──────── Extracted records

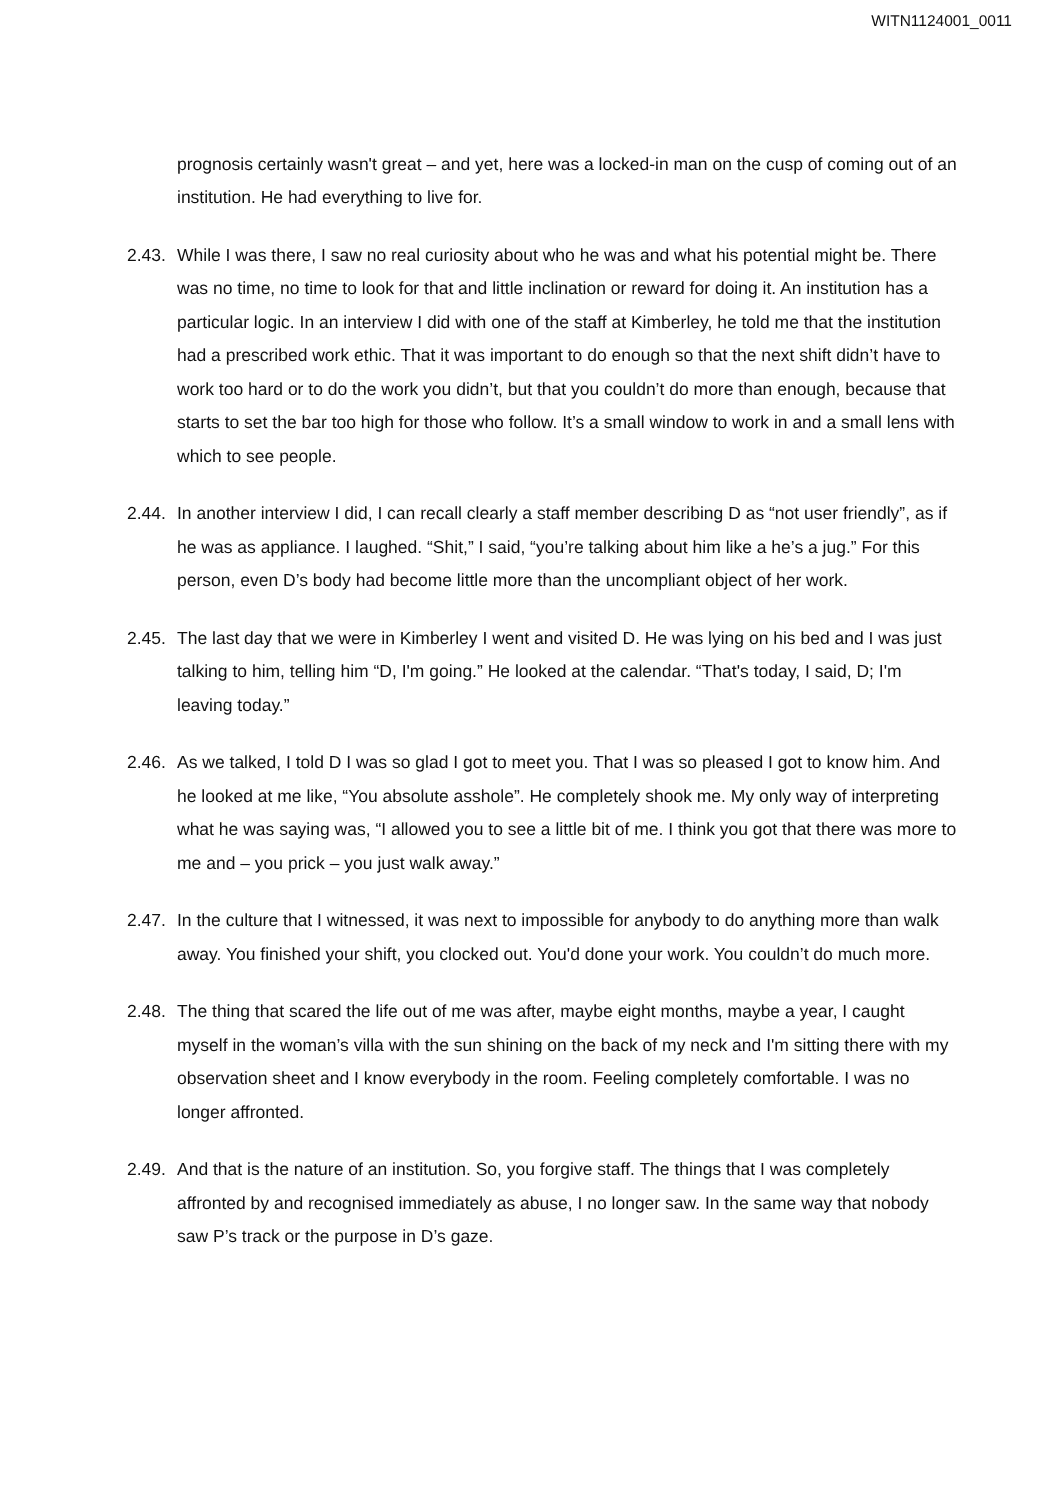WITN1124001_0011
prognosis certainly wasn't great – and yet, here was a locked-in man on the cusp of coming out of an institution. He had everything to live for.
2.43.
While I was there, I saw no real curiosity about who he was and what his potential might be. There was no time, no time to look for that and little inclination or reward for doing it. An institution has a particular logic. In an interview I did with one of the staff at Kimberley, he told me that the institution had a prescribed work ethic. That it was important to do enough so that the next shift didn’t have to work too hard or to do the work you didn’t, but that you couldn’t do more than enough, because that starts to set the bar too high for those who follow. It’s a small window to work in and a small lens with which to see people.
2.44.
In another interview I did, I can recall clearly a staff member describing D as “not user friendly”, as if he was as appliance. I laughed. “Shit,” I said, “you’re talking about him like a he’s a jug.” For this person, even D’s body had become little more than the uncompliant object of her work.
2.45.
The last day that we were in Kimberley I went and visited D. He was lying on his bed and I was just talking to him, telling him “D, I'm going.” He looked at the calendar. “That's today, I said, D; I'm leaving today.”
2.46.
As we talked, I told D I was so glad I got to meet you. That I was so pleased I got to know him. And he looked at me like, “You absolute asshole”. He completely shook me. My only way of interpreting what he was saying was, “I allowed you to see a little bit of me. I think you got that there was more to me and – you prick – you just walk away.”
2.47.
In the culture that I witnessed, it was next to impossible for anybody to do anything more than walk away. You finished your shift, you clocked out. You'd done your work. You couldn’t do much more.
2.48.
The thing that scared the life out of me was after, maybe eight months, maybe a year, I caught myself in the woman’s villa with the sun shining on the back of my neck and I'm sitting there with my observation sheet and I know everybody in the room. Feeling completely comfortable. I was no longer affronted.
2.49.
And that is the nature of an institution. So, you forgive staff. The things that I was completely affronted by and recognised immediately as abuse, I no longer saw. In the same way that nobody saw P’s track or the purpose in D’s gaze.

────────────────

Task item – All of the entries above are to be duplicated exactly, with every image left out.

Exercise result –
WITN1124001_0011
prognosis certainly wasn't great – and yet, here was a locked-in man on the cusp of coming out of an institution. He had everything to live for.
2.43.
While I was there, I saw no real curiosity about who he was and what his potential might be. There was no time, no time to look for that and little inclination or reward for doing it. An institution has a particular logic. In an interview I did with one of the staff at Kimberley, he told me that the institution had a prescribed work ethic. That it was important to do enough so that the next shift didn’t have to work too hard or to do the work you didn’t, but that you couldn’t do more than enough, because that starts to set the bar too high for those who follow. It’s a small window to work in and a small lens with which to see people.
2.44.
In another interview I did, I can recall clearly a staff member describing D as “not user friendly”, as if he was as appliance. I laughed. “Shit,” I said, “you’re talking about him like a he’s a jug.” For this person, even D’s body had become little more than the uncompliant object of her work.
2.45.
The last day that we were in Kimberley I went and visited D. He was lying on his bed and I was just talking to him, telling him “D, I'm going.” He looked at the calendar. “That's today, I said, D; I'm leaving today.”
2.46.
As we talked, I told D I was so glad I got to meet you. That I was so pleased I got to know him. And he looked at me like, “You absolute asshole”. He completely shook me. My only way of interpreting what he was saying was, “I allowed you to see a little bit of me. I think you got that there was more to me and – you prick – you just walk away.”
2.47.
In the culture that I witnessed, it was next to impossible for anybody to do anything more than walk away. You finished your shift, you clocked out. You'd done your work. You couldn’t do much more.
2.48.
The thing that scared the life out of me was after, maybe eight months, maybe a year, I caught myself in the woman’s villa with the sun shining on the back of my neck and I'm sitting there with my observation sheet and I know everybody in the room. Feeling completely comfortable. I was no longer affronted.
2.49.
And that is the nature of an institution. So, you forgive staff. The things that I was completely affronted by and recognised immediately as abuse, I no longer saw. In the same way that nobody saw P’s track or the purpose in D’s gaze.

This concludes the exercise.